Saved data entries:
·····
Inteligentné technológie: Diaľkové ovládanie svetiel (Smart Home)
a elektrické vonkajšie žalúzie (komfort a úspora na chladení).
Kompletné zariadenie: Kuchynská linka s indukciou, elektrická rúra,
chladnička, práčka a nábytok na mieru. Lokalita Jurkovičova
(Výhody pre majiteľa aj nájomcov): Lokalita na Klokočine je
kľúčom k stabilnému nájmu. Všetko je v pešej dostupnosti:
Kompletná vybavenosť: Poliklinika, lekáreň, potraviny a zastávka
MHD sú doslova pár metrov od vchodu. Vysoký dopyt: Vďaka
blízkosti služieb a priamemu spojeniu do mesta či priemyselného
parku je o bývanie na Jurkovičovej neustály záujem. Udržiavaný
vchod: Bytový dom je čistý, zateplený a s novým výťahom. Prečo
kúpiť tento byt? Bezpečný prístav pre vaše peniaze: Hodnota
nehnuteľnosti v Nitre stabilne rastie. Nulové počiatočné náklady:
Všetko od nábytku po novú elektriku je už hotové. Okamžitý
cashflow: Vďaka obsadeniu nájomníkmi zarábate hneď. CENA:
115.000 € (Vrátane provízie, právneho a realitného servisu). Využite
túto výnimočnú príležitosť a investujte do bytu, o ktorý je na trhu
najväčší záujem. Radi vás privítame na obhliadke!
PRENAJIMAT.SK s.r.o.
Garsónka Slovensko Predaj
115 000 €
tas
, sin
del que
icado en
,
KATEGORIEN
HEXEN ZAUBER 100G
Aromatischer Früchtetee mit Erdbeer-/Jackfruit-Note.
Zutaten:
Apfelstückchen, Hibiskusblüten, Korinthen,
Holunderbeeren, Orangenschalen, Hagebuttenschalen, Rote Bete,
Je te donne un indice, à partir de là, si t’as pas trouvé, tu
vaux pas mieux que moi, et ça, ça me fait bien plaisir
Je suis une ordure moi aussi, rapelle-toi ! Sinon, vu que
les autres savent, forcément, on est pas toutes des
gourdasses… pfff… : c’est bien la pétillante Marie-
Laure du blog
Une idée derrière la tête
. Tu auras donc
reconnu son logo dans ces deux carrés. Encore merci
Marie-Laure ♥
·····
### Exercise details
Reproduce each entry from the records above, character for character.

### Result
Inteligentné technológie: Diaľkové ovládanie svetiel (Smart Home)
a elektrické vonkajšie žalúzie (komfort a úspora na chladení).
Kompletné zariadenie: Kuchynská linka s indukciou, elektrická rúra,
chladnička, práčka a nábytok na mieru. Lokalita Jurkovičova
(Výhody pre majiteľa aj nájomcov): Lokalita na Klokočine je
kľúčom k stabilnému nájmu. Všetko je v pešej dostupnosti:
Kompletná vybavenosť: Poliklinika, lekáreň, potraviny a zastávka
MHD sú doslova pár metrov od vchodu. Vysoký dopyt: Vďaka
blízkosti služieb a priamemu spojeniu do mesta či priemyselného
parku je o bývanie na Jurkovičovej neustály záujem. Udržiavaný
vchod: Bytový dom je čistý, zateplený a s novým výťahom. Prečo
kúpiť tento byt? Bezpečný prístav pre vaše peniaze: Hodnota
nehnuteľnosti v Nitre stabilne rastie. Nulové počiatočné náklady:
Všetko od nábytku po novú elektriku je už hotové. Okamžitý
cashflow: Vďaka obsadeniu nájomníkmi zarábate hneď. CENA:
115.000 € (Vrátane provízie, právneho a realitného servisu). Využite
túto výnimočnú príležitosť a investujte do bytu, o ktorý je na trhu
najväčší záujem. Radi vás privítame na obhliadke!
PRENAJIMAT.SK s.r.o.
Garsónka Slovensko Predaj
115 000 €
tas
, sin
del que
icado en
,
KATEGORIEN
HEXEN ZAUBER 100G
Aromatischer Früchtetee mit Erdbeer-/Jackfruit-Note.
Zutaten:
Apfelstückchen, Hibiskusblüten, Korinthen,
Holunderbeeren, Orangenschalen, Hagebuttenschalen, Rote Bete,
Je te donne un indice, à partir de là, si t’as pas trouvé, tu
vaux pas mieux que moi, et ça, ça me fait bien plaisir
Je suis une ordure moi aussi, rapelle-toi ! Sinon, vu que
les autres savent, forcément, on est pas toutes des
gourdasses… pfff… : c’est bien la pétillante Marie-
Laure du blog
Une idée derrière la tête
. Tu auras donc
reconnu son logo dans ces deux carrés. Encore merci
Marie-Laure ♥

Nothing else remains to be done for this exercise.